→ ABOUT THIS TASK
Find the line with "21. Gündüzalp A" in the records below. Copy it and every line after it, up to and including the line with "23. Tania, R.;".

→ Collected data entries

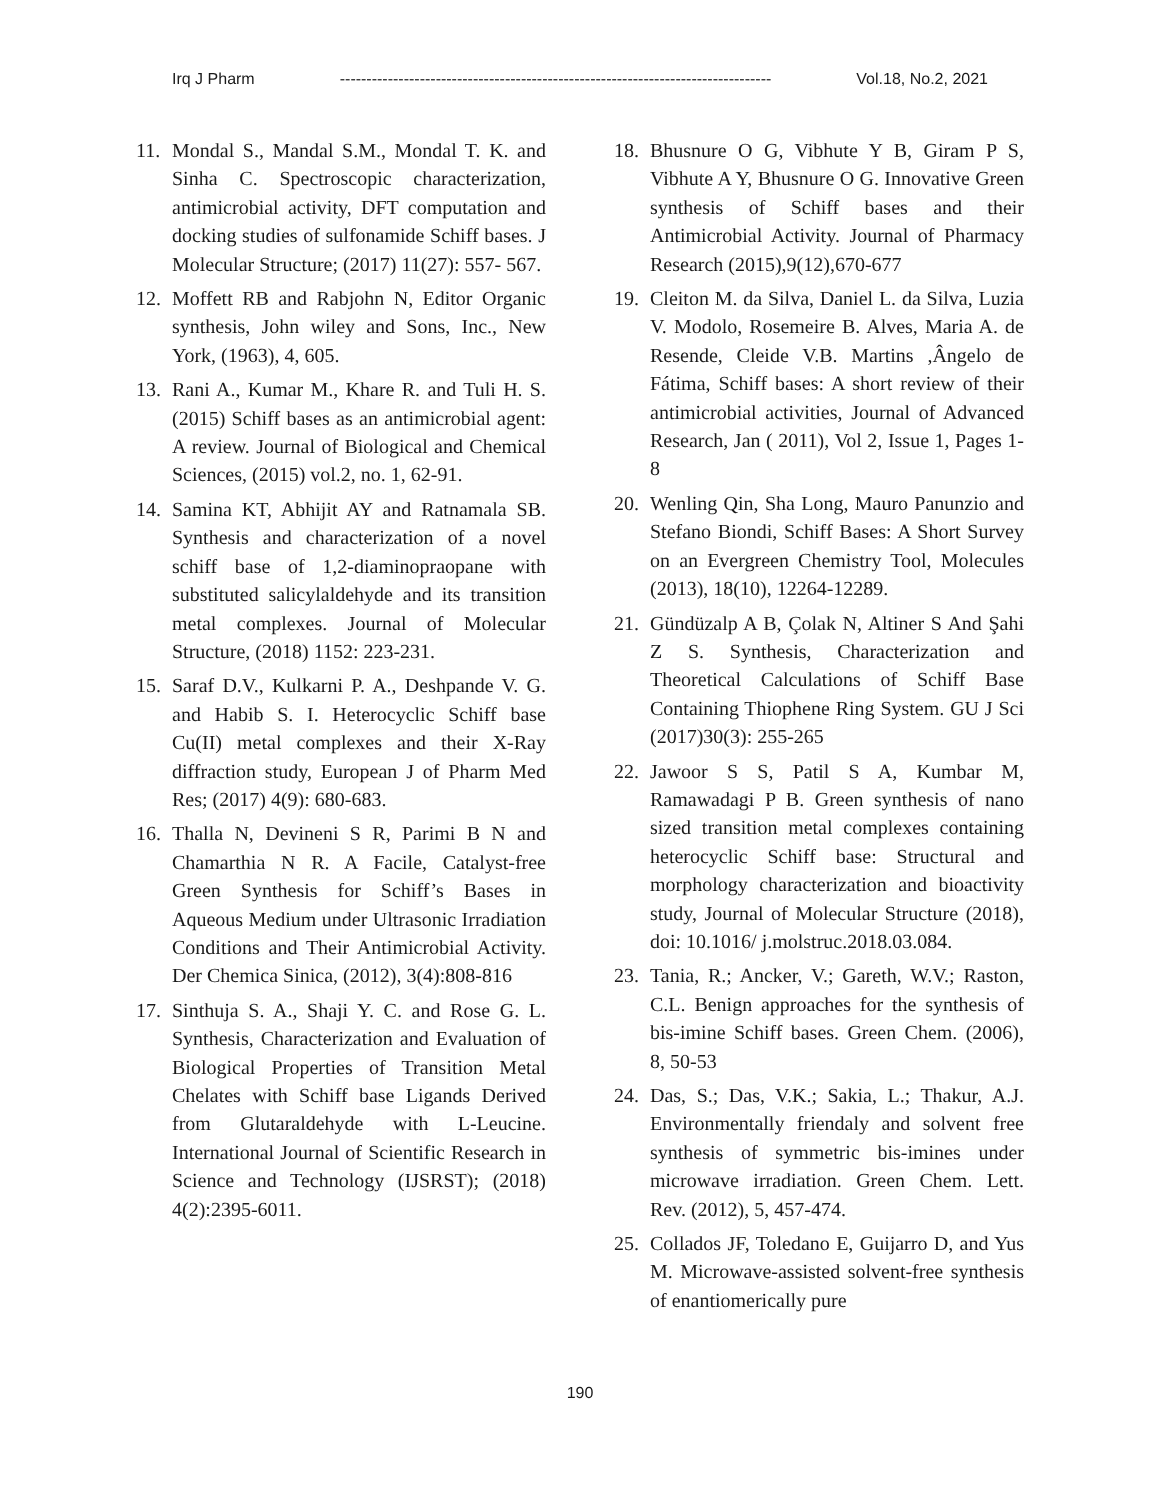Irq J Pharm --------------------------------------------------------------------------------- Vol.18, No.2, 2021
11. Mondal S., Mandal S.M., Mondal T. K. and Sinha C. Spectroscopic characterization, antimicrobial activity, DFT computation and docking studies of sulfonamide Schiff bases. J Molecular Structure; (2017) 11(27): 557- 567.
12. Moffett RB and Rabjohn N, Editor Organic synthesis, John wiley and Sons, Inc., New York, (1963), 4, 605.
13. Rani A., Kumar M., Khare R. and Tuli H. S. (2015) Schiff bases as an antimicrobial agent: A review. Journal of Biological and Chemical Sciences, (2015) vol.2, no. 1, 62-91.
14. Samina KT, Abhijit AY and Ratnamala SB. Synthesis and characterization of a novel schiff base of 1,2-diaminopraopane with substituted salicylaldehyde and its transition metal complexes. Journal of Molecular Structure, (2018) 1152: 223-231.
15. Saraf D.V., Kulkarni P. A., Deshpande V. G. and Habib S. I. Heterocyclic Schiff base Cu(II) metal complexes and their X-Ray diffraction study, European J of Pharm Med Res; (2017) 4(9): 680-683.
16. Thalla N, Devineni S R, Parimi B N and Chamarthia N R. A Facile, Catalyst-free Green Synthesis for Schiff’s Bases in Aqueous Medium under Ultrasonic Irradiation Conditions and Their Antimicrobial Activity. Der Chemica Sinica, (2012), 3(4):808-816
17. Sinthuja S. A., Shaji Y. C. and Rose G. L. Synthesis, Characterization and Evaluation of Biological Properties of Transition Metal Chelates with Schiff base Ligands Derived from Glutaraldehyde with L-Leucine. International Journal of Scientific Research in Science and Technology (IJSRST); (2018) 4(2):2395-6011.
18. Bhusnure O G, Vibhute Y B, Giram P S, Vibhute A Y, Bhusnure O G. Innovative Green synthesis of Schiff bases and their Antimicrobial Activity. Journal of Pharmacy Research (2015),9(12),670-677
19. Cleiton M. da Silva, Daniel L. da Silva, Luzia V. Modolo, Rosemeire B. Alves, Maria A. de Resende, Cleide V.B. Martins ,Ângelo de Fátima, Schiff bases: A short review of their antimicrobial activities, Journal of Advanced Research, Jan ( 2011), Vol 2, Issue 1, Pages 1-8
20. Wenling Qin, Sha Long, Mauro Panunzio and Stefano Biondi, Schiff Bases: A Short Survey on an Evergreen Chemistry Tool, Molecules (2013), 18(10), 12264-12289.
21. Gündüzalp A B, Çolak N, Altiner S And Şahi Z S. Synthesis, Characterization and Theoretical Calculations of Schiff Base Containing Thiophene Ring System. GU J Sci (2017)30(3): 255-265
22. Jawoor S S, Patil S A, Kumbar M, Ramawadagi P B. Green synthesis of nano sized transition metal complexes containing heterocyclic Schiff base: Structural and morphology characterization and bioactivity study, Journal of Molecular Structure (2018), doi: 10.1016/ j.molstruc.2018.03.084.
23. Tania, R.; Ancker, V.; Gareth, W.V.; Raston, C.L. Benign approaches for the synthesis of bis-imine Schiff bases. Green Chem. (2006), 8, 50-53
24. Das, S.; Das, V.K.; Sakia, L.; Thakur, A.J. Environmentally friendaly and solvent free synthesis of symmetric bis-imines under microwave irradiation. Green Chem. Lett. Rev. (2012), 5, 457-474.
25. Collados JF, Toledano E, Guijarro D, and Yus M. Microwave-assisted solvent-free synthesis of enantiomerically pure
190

...

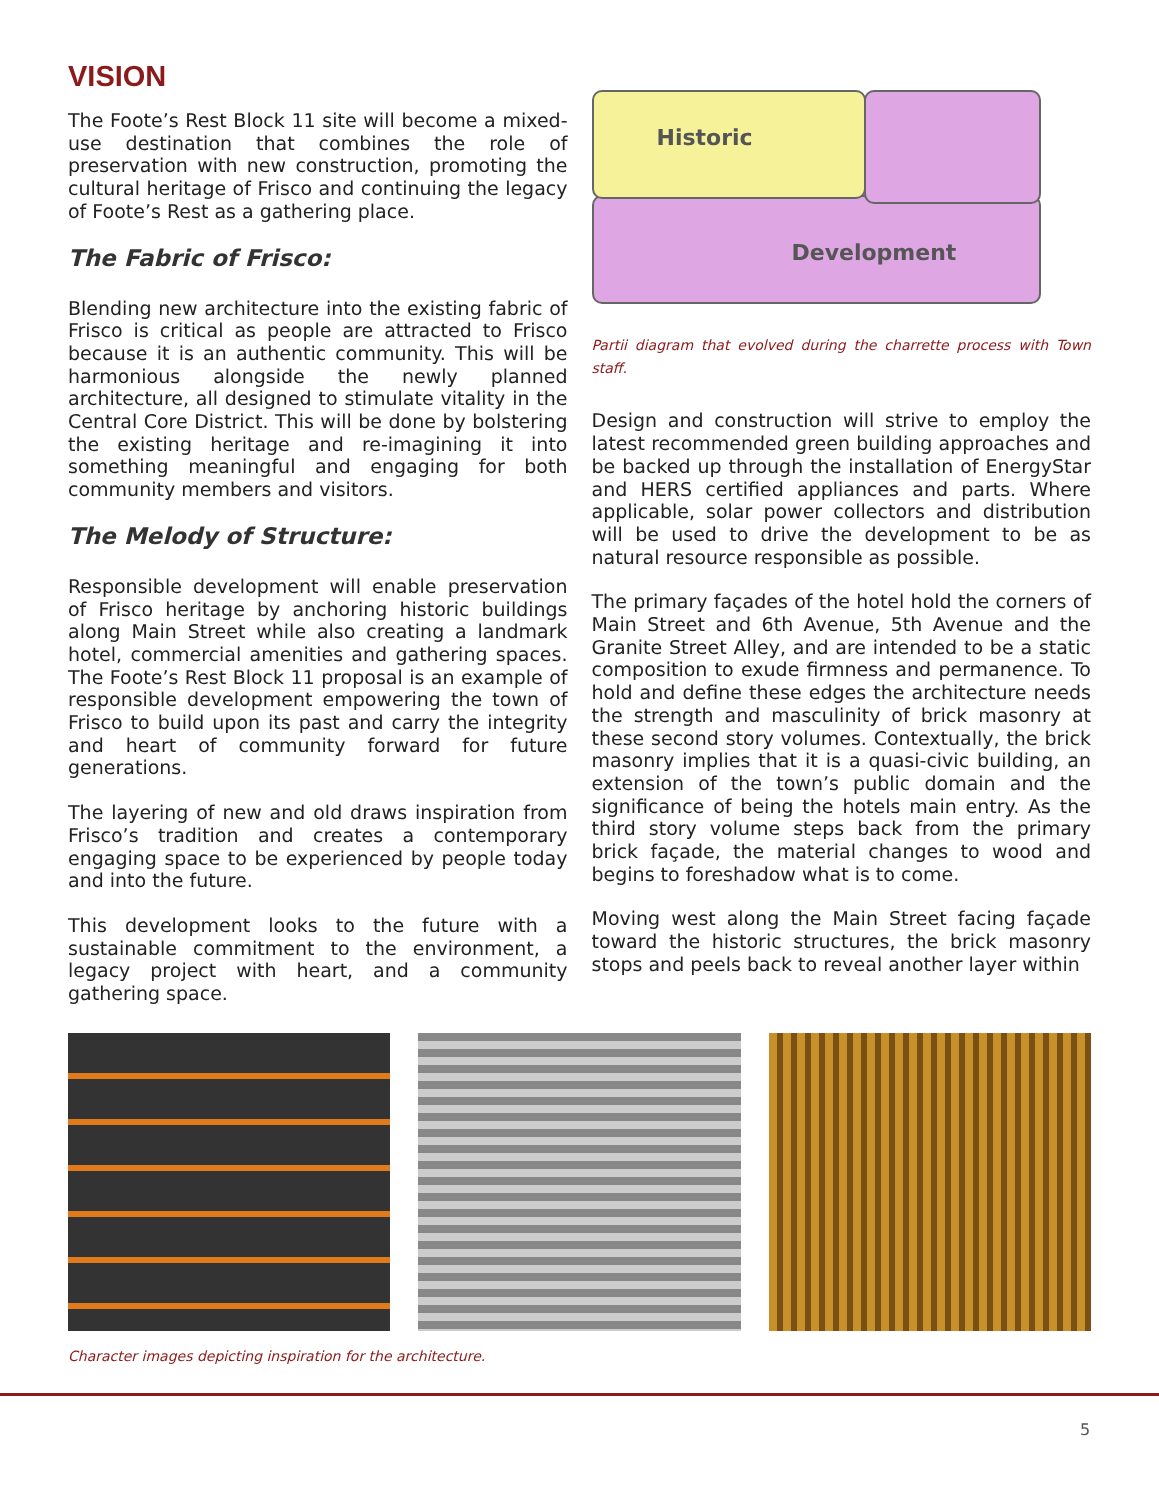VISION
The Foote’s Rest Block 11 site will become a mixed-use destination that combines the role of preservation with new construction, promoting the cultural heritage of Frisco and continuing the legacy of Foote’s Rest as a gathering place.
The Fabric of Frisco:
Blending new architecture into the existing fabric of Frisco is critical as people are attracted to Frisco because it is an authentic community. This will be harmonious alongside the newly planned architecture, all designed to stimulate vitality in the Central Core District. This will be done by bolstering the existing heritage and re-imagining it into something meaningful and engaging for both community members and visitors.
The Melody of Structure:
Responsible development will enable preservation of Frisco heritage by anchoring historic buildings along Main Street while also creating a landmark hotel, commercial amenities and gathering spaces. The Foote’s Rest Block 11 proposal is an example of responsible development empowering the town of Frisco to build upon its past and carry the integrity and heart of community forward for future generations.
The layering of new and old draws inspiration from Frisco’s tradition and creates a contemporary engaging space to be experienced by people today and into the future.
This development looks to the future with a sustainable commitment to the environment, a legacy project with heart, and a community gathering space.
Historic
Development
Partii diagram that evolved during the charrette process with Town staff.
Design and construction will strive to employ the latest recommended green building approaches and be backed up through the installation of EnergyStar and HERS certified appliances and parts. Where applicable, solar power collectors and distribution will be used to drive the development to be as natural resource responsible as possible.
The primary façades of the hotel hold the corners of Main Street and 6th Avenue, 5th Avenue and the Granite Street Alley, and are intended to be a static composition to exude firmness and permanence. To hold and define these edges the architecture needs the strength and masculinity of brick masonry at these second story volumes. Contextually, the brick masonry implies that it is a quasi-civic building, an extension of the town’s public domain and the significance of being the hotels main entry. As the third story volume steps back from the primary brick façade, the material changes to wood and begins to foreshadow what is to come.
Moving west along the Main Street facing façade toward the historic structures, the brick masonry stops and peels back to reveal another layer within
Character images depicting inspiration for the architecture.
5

→ RESULT OF THE EXERCISE
21. Gündüzalp A B, Çolak N, Altiner S And Şahi Z S. Synthesis, Characterization and Theoretical Calculations of Schiff Base Containing Thiophene Ring System. GU J Sci (2017)30(3): 255-265
22. Jawoor S S, Patil S A, Kumbar M, Ramawadagi P B. Green synthesis of nano sized transition metal complexes containing heterocyclic Schiff base: Structural and morphology characterization and bioactivity study, Journal of Molecular Structure (2018), doi: 10.1016/ j.molstruc.2018.03.084.
23. Tania, R.; Ancker, V.; Gareth, W.V.; Raston, C.L. Benign approaches for the synthesis of bis-imine Schiff bases. Green Chem. (2006), 8, 50-53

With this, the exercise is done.